TITOLO DEL PROGETTO
Pathways and mechanisms of beta-cell re generation and proliferation in type 1 and 2 diabetes
Prof Francesco Dotta
Increasing evidence indicates that decreased functional beta-cell mass is the hallmark of both type 1 and type 2 diabetes mellitus. This underlines the absolute or relative insulin deficiency in both conditions. The beta-cell mass is thought to be controlled by a balance between islet cell neogenesis, proliferation, and remodeling by apoptosis.

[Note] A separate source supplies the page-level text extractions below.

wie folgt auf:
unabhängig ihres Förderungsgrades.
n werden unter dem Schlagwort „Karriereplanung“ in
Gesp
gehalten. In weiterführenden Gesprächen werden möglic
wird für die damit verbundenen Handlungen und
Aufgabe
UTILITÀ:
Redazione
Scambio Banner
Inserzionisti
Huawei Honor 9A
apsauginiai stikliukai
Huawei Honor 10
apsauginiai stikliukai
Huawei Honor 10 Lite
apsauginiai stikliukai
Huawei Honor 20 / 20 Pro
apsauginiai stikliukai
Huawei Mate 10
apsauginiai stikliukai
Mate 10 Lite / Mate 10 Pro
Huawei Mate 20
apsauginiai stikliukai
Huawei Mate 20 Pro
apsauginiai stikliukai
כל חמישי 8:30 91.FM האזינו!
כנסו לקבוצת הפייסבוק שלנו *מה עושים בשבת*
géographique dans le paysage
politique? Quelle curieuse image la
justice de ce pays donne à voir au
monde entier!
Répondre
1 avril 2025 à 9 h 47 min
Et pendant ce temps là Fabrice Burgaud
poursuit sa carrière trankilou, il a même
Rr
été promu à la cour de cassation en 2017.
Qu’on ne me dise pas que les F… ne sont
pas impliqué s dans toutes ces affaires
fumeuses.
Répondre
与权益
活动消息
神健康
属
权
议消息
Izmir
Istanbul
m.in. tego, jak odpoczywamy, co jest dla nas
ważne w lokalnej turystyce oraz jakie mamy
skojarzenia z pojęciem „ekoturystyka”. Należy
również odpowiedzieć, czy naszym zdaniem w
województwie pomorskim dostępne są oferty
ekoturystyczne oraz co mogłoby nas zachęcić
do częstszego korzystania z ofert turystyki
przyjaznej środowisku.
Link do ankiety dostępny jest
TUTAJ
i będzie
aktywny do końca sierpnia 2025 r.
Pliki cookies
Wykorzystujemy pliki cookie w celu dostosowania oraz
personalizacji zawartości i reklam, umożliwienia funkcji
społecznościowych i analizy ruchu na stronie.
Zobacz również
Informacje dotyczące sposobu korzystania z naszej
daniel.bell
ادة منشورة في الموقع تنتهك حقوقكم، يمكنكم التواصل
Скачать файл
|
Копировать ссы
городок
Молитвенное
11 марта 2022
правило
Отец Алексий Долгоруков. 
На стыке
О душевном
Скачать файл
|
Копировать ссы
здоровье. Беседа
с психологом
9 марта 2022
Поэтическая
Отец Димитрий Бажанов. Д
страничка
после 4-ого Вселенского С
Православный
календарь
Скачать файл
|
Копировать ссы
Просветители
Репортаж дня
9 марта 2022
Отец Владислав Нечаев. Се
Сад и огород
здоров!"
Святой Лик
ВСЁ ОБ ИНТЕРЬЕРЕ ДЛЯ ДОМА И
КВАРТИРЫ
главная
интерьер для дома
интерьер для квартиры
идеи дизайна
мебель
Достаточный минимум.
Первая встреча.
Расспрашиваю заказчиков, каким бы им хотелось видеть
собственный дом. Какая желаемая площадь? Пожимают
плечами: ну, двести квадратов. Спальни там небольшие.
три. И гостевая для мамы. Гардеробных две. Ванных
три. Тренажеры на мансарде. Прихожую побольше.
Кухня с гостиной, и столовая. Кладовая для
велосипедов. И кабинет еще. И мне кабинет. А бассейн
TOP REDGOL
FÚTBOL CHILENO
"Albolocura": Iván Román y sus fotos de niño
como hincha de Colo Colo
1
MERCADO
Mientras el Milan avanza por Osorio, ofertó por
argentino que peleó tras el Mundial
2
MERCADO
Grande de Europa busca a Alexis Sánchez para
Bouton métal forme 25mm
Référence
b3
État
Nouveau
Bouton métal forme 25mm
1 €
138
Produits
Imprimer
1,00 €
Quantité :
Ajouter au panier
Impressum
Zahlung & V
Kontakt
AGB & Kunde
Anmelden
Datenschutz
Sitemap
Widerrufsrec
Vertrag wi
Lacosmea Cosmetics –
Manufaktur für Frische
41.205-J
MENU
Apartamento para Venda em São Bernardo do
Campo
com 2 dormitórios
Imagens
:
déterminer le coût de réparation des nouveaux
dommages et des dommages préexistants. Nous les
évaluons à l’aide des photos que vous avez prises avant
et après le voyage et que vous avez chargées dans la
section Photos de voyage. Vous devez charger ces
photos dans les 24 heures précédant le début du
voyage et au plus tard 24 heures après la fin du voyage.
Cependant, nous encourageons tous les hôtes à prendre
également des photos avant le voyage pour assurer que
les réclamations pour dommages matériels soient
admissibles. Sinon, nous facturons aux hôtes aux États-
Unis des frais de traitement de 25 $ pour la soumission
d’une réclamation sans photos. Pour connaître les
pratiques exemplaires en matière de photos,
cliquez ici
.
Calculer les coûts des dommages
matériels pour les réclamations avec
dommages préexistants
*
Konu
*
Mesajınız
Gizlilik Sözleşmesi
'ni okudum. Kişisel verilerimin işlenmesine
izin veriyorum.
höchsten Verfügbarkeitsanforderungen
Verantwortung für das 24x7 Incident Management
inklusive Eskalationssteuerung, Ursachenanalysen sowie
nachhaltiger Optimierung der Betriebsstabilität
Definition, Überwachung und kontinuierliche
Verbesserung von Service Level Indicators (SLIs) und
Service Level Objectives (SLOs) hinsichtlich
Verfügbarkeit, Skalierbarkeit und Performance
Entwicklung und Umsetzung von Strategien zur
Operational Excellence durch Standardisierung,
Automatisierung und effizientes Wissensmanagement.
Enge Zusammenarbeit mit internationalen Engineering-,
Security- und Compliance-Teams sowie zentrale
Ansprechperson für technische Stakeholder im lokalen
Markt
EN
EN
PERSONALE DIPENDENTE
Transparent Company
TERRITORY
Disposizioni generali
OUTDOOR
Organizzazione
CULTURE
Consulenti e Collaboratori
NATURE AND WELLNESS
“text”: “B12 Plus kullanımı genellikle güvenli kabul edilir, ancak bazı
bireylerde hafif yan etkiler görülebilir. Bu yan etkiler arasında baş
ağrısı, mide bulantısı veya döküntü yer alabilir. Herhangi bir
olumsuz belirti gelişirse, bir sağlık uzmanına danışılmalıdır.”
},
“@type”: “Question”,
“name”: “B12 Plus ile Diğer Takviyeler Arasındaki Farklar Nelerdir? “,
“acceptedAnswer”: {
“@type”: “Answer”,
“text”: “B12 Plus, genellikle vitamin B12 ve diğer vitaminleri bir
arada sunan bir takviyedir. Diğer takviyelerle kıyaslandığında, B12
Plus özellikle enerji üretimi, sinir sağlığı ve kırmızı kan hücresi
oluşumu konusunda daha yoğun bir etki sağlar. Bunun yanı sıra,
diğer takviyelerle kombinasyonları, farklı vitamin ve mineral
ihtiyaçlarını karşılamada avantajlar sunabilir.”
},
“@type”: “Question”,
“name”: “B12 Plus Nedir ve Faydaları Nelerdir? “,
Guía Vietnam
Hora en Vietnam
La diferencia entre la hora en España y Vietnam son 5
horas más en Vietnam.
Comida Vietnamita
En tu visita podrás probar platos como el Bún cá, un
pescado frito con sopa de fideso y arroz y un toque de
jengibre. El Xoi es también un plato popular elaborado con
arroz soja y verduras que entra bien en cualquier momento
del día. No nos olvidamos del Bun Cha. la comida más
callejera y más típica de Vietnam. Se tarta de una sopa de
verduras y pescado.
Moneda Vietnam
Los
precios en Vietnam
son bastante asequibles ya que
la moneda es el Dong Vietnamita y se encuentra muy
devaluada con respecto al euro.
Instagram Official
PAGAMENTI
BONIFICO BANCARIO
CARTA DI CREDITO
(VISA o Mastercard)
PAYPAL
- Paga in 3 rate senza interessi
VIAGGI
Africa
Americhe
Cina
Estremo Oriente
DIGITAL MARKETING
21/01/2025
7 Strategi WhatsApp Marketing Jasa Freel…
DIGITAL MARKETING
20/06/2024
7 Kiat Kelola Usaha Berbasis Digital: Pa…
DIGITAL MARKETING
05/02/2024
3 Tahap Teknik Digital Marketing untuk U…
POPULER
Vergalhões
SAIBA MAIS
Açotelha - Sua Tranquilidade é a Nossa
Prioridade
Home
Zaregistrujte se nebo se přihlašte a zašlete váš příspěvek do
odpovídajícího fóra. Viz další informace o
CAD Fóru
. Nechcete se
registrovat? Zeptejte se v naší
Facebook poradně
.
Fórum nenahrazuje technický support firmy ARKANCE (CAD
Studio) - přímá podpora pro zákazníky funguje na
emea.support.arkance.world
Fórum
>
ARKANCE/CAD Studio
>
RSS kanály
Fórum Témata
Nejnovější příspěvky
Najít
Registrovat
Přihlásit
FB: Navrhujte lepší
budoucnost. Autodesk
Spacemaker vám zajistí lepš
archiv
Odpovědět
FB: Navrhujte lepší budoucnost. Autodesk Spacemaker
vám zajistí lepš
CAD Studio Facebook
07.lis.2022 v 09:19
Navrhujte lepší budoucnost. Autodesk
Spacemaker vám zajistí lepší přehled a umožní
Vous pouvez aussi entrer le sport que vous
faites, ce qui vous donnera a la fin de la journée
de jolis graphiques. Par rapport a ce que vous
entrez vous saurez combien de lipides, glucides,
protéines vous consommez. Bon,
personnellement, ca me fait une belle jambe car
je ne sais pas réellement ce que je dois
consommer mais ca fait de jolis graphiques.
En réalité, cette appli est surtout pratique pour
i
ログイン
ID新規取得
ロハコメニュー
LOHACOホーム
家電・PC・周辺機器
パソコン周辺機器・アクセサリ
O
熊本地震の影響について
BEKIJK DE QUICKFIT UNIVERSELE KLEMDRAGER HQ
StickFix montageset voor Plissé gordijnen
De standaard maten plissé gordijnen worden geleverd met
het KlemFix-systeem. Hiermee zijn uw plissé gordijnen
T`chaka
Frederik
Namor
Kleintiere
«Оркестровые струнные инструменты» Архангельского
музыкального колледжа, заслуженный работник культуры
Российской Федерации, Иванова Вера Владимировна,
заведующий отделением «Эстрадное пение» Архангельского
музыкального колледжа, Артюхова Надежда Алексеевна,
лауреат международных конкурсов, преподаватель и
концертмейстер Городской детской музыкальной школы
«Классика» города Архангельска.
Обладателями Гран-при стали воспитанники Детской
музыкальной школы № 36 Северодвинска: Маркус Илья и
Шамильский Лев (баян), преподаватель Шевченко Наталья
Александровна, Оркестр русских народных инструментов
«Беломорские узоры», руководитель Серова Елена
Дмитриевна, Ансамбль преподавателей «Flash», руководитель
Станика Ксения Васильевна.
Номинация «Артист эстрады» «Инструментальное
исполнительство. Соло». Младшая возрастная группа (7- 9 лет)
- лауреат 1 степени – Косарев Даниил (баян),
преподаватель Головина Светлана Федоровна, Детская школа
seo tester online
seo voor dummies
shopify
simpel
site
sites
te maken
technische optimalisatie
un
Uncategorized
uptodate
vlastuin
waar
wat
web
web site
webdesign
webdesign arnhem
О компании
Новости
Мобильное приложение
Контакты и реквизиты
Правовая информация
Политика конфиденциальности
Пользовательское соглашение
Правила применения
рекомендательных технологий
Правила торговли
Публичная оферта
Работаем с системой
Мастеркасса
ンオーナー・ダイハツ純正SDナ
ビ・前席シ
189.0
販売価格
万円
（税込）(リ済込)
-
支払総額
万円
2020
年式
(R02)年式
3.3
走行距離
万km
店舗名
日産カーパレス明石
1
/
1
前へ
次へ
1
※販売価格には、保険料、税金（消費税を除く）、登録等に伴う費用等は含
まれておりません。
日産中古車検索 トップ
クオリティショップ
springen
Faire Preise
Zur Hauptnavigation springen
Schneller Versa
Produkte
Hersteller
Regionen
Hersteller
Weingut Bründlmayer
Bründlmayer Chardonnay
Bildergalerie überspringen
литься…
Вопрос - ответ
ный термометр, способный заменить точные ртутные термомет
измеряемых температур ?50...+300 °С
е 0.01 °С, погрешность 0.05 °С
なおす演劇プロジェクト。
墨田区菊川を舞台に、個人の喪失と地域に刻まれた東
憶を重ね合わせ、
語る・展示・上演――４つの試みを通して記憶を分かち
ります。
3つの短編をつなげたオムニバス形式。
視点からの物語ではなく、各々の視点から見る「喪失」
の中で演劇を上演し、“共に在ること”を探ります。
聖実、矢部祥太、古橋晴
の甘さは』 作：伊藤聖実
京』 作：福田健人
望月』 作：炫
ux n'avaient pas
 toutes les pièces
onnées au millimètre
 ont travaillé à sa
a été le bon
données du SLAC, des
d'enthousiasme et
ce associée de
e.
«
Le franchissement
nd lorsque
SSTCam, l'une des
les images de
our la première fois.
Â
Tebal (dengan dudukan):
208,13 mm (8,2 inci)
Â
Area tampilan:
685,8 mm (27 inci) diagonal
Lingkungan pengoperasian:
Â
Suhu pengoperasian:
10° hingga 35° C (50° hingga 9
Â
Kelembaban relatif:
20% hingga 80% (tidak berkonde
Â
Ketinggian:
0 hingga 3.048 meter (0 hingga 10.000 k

Overall objective of the present grant proposal aims at analyzing islet/beta cell regeneration and proliferation in order to gain insights into possible mechanisms and molecular pathways involved in the regulation of the beta cell mass and function and to optimize strategies to obtain insulin-producing glucose-responsive cells. In the light that Hedgehog signalling pathway plays an important role both in endocrine pancreas development and in the regulation of insulin secretion in beta cell lines, we’ll mainly focus our attention to this pathway.
inizio e conclusione: 2007
Studies will be performed in 3 different settings:
1. Purified pancreatic islets from multiorgan donors (both normal and type 2 diabetic donors);
2. Frozen and/or formalin-fixed/paraffin embedded pancreatic samples from islet autoantibody-positive donors as well as from control and type 2 diabetic donors;
3. INS-1 cell line.
A better understanding of the mechanisms involved in the beta-cell re generation and proliferation would favor the development of strategies aimed to prevent diabetes and/or relenting its progression. In the light that loss of beta cells has been to occur both in type 1 and type 2 diabetes, the identification and characterization of pathways regulating beta cell mass may provide important therapeutic insights in both these forms of diabetes. In the present grant proposal we will obtain potentially important information both from normal and diseased pancreatic tissue, and we plan to dissect at molecular level the role of Hedgehog signalling in the regulation of beta cell mass.